Although immigration has boosted the economy and made Britain a more diverse and in some ways interesting place, it has also made us poorer, drained our resources and brought cultural practices we could happily do without. In January a gang of nine Muslim men — seven of Pakistani origin, two from North Africa — went on trial at the Old Bailey for the sex trafficking of children from the ages of 11 to 15. One of the victims sold into slavery was a girl of 11. She was branded with the initial of her "owner" abuser: "M" for Mohammed. The court heard that Mohammed "branded her to make her his property and to ensure others knew about it". This did not happen in some Saudi or Pakistani backwater, but in Oxfordshire from 2004 to 2012.
Of course gang-rape and child abuse are not the preserve of immigrants. But as recent child rape-gang cases in the north of England have also shown, there are specific cultural ideas and attitudes that some immigrants bring with them — about women, other races and sexual minorities — which are not even medieval yet. Attempts to impose parallel legal systems, "blasphemy laws", and other new "norms" of behaviour are subtler versions of the same. But so fearful of "racism" and so in retreat is the core culture that it can barely rouse itself even to point any of this out.
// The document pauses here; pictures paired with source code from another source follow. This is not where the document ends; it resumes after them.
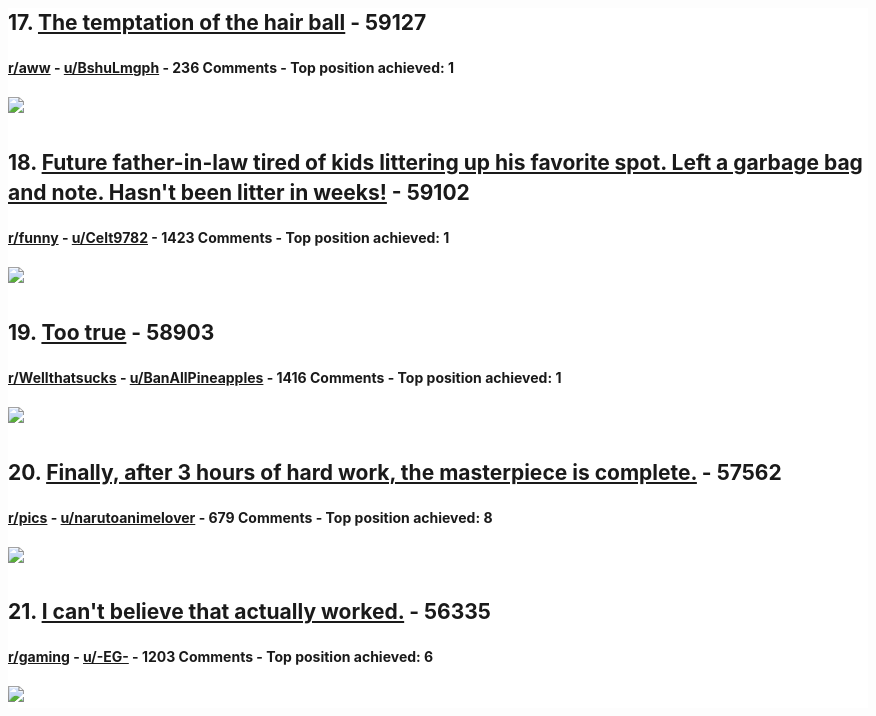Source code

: ## 17. [The temptation of the hair ball](http://reddit.com/r/aww/comments/ahimpf/the_temptation_of_the_hair_ball/) - 59127
#### [r/aww](http://reddit.com/r/aww) - [u/BshuLmgph](http://reddit.com/u/BshuLmgph) - 236 Comments - Top position achieved: 1

<a href="https://v.redd.it/5rywpyvoyab21"><img src="https://b.thumbs.redditmedia.com/eyQWgQYhfzmXDiP3CyRGxCXRqHvk4oWVrQwxHZAKE-w.jpg"></img></a>

## 18. [Future father-in-law tired of kids littering up his favorite spot. Left a garbage bag and note. Hasn't been litter in weeks!](http://reddit.com/r/funny/comments/ahn0rd/future_fatherinlaw_tired_of_kids_littering_up_his/) - 59102
#### [r/funny](http://reddit.com/r/funny) - [u/Celt9782](http://reddit.com/u/Celt9782) - 1423 Comments - Top position achieved: 1

<a href="https://i.redd.it/zie6hplqfeb21.jpg"><img src="https://b.thumbs.redditmedia.com/fKbol4JdhHC2tYeOCIIFJb2thzeTooFqSP34GEjaFVs.jpg"></img></a>

## 19. [Too true](http://reddit.com/r/Wellthatsucks/comments/ahmrdd/too_true/) - 58903
#### [r/Wellthatsucks](http://reddit.com/r/Wellthatsucks) - [u/BanAllPineapples](http://reddit.com/u/BanAllPineapples) - 1416 Comments - Top position achieved: 1

<a href="https://i.imgur.com/uT5eNzb.jpg"><img src="https://b.thumbs.redditmedia.com/QIcUZGjCytemzNY3z5QQSfuPbmJxaHOm192PpZRHPXo.jpg"></img></a>

## 20. [Finally, after 3 hours of hard work, the masterpiece is complete.](http://reddit.com/r/pics/comments/ahqz56/finally_after_3_hours_of_hard_work_the/) - 57562
#### [r/pics](http://reddit.com/r/pics) - [u/narutoanimelover](http://reddit.com/u/narutoanimelover) - 679 Comments - Top position achieved: 8

<a href="https://i.redd.it/jrrrxpmtfgb21.jpg"><img src="https://b.thumbs.redditmedia.com/aoW7En0CQgV9CfvdPcbEk_VciI1jB-0HozsRwy9Wr7Y.jpg"></img></a>

## 21. [I can't believe that actually worked.](http://reddit.com/r/gaming/comments/ahmeqp/i_cant_believe_that_actually_worked/) - 56335
#### [r/gaming](http://reddit.com/r/gaming) - [u/-EG-](http://reddit.com/u/-EG-) - 1203 Comments - Top position achieved: 6

<a href="https://i.imgur.com/yHVfxUw.gifv"><img src="https://b.thumbs.redditmedia.com/opB47YmVtokqSxZGyP2D5V-Si1n3AMUteR-o5NaYqjE.jpg"></img></a>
What media reporting there is of cases such as that in Oxfordshire is not only scant and periodic, but fearful and hedged with caveats to the point of obliqueness.
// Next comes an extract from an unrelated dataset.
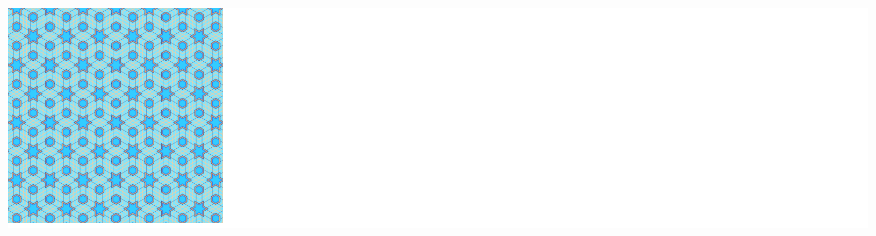 <img src="../02_scripts/img/04/tutorial_07_islamicpattern_03.png" alt="tutorial_07_islamicpattern_03" style="width:25%;">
Of course none of this ever comes up in any "acceptable" discussion on immigration. Only the good must be dwelt upon. The bad is ignored. But just as surely ignored is the other thing which was missing from our cosy, right-on Newsnight discussion. That is what we used to call the mainstream — the core — what used to be called "our culture". Again, nobody much likes to talk about this. Amid all the endless celebration of diversity, the greatest irony remains that the one thing no one can bring themselves to celebrate is the thing that allowed everyone here to celebrate in the first place.
But why is it ignored? Is it accident, design, policy or cock-up? Even those of us inclined to cock-up theories of history might recognise that the direction in which the argument has jumped in recent years has a deeply malevolent edge. It brings to mind what Samuel P. Huntington said about "multiculturalism" — that policy made up on the hoof after mass immigration began. In his final work, Who Are We?, Huntington wrote, "Multiculturalism is in its essence anti-European civilisation . . . It is basically an anti-Western ideology."
Among the staging-posts which allow the argument to get to that end are some of the most intellectually dishonest arguments of our time. All were on display in reaction to the census. They include: "It's nothing new." This popular argument goes: "Britain has always been a melting pot of people of different races and backgrounds."